## WHAT THE TASK REQUIRES
Return, word for word, the part of the passage on the Troubles that runs from "How was it possible" to "prepared to do.".

## TEXT SEGMENT
And he is right. Journalists have their fair share of the moral responsibility for the catastrophe of the Troubles. So too do lawyers, both for their timidity in interpreting the libel laws, for the role of some as sympathetic legal advisers to the IRA, and most of all, as a profession, for their failure to pro-actively defend the rights of the victims of terrorism.
It could have been otherwise. Take the Veronica Guerin murder, when the state, the media and the legal profession moved heaven and earth to ensure the culprits were caught. But the same combined will was never evident in dealing with the IRA, or indeed, with other terrorists.
How was it possible that the government in which Garret FitzGerald was foreign minister did not seek the extradition of the UVF men responsible for the Dublin and Monaghan bombings in 1974? An Garda Siochana had the names of nine of them. Was it for fear that if this state successfully brought Northern loyalists to book in the Republic, we should then have to extradite republican terrorists to the North? And of course, this was not what we were prepared to do.

## RECORD EXCERPTS
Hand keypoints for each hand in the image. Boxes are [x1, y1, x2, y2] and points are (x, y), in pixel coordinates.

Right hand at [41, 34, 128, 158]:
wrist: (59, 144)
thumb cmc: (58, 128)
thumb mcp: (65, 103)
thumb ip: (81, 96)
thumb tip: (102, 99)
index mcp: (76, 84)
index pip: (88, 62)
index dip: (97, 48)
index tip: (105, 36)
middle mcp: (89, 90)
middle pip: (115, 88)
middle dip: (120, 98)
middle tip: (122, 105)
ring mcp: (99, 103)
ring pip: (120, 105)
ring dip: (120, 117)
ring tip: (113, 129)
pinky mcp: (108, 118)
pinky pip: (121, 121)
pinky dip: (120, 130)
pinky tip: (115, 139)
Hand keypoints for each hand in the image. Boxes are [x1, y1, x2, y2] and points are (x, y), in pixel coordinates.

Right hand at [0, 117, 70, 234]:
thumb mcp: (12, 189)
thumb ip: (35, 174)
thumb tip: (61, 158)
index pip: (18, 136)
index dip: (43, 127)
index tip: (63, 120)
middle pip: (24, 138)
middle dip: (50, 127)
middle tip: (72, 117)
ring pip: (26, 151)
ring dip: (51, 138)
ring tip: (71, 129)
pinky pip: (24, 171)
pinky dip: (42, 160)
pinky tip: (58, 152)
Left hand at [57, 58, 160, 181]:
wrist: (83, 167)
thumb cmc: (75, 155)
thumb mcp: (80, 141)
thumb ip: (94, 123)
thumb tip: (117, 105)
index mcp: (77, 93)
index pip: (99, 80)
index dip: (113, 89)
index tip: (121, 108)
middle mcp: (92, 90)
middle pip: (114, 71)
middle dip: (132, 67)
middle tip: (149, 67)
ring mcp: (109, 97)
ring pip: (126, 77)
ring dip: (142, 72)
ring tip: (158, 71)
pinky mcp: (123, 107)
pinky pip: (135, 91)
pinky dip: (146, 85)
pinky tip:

## RESULT OF THE TASK
How was it possible that the government in which Garret FitzGerald was foreign minister did not seek the extradition of the UVF men responsible for the Dublin and Monaghan bombings in 1974? An Garda Siochana had the names of nine of them. Was it for fear that if this state successfully brought Northern loyalists to book in the Republic, we should then have to extradite republican terrorists to the North? And of course, this was not what we were prepared to do.